▶ **Extracted text**
But look at the passengers
who gaze from the windows of this specter carriage. That young lady,
with fair face almost hidden by bonnet, ribbons and curls, who seems
so calmly unconscious that her hoops-skirts are filling a much
larger proportion of the seat than the single fare entitles her to,
is probably the daughter of some frontier politician coming from
school in the East to be the reigning belle of the county town and
break the hearts of half a score of backwoods lawyers before she
discovers which one has the speediest prospect of being sent to
Congress. Those two high-hatted heads borne on broad shoulders over
which capes are carelessly flung are filled with balanced sentences
and classic perorations, for they are members of the Territorial
legislature proceeding to the assembly at Iowa City where they hope
to deliver their sentiments on the wickedness of banks and the
lethargy of the Indian agents with more gusto and gesticulations
than the cramped quarters of the coach allow. That solemn visaged
person whose eyes rest so dreamily upon the passing scenery would be
the victim of one of the "river gangs" west of the Mississippi if
they knew the riches hidden in his carpet bag, riches not his but
funds which he has begged in the counting houses and parlors of the
eastern cities. With them he will build a college for the sons and
daughters of the pioneers—an institution from which, he hopes, will
radiate an influence that will make of these prairies a Utopia.
Already he sees the brick walls of the "Academy" with its trim
cupola rising above the tops of the waving trees, the paths that
entwine on its campus and the white cottages that line the village
streets. The college was built and is now gone. Cattle graze along
the old lanes where once the daughters and sons of deacons strolled;
and the surrounding acres are as far from Utopia as the rest of
Iowa. Still it is fondly remembered by some gray headed men who
remain, recalling not the lessons in moral philosophy imparted
within its chilly walls, but the nights in the literary society
hall, the pranks played during prayers and solemn promises whispered
where the campus shadows were darkest. Other builders are there
among the spirits from the phantom world. They are the home makers.
On foot and on horseback they come, sturdy backwoodsmen who have
already hewed the forests in Kentucky, Indiana and Tennessee, and
wiry Yankees from the States of granite and fish. Some bring nothing
but rifle, ax and stout heart; others guide beside them the
oxen-drawn wagon with tow-headed boys, "hoopless" girls, and panting
dogs trailing behind. Not only for Iowa are they bound; the lure of
California draws many. Eight hundred teams passed over the road in
the years 1851-1852 destined for the Golden State, proceeding as
solitary individuals or in large parties of men and women organized
and captained by old campaigners who could draw up the ranks to
deliver two hundred shots in ten minutes or in close quarters fall
upon the lurking redskins and with revolvers and "Bowie" give them a
"Tennessee fight". A later generation of gold hunters follows, those
who seek the hidden treasures of Pike's Peak. Like the "

Rows from a data collection
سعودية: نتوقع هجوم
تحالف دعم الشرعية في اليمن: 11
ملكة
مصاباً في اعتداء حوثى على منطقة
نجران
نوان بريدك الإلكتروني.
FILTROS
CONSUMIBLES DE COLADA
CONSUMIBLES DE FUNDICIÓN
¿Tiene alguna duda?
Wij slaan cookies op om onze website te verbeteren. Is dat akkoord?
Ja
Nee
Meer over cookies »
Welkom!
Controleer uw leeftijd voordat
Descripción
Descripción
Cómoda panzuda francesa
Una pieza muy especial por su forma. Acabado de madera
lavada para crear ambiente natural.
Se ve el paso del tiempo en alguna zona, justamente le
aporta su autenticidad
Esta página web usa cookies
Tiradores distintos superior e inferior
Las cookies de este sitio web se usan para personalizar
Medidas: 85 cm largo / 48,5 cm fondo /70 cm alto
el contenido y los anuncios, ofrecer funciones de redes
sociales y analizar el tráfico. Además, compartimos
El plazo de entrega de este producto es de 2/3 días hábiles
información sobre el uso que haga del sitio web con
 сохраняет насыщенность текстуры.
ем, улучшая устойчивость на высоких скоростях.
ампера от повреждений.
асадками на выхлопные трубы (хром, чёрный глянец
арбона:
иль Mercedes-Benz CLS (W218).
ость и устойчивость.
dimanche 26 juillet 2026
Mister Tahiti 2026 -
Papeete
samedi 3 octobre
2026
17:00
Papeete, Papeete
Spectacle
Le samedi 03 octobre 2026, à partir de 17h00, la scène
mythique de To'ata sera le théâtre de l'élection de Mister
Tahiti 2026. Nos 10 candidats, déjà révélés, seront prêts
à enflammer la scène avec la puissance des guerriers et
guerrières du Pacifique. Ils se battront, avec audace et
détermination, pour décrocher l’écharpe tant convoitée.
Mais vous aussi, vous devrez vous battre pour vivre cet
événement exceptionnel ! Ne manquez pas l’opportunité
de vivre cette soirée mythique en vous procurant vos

▶ **What you should do**
Which U.S. states are named outright in the passage about the coach passengers? List each one once.

▶ **Written answer**
Iowa, Kentucky, Indiana, Tennessee, California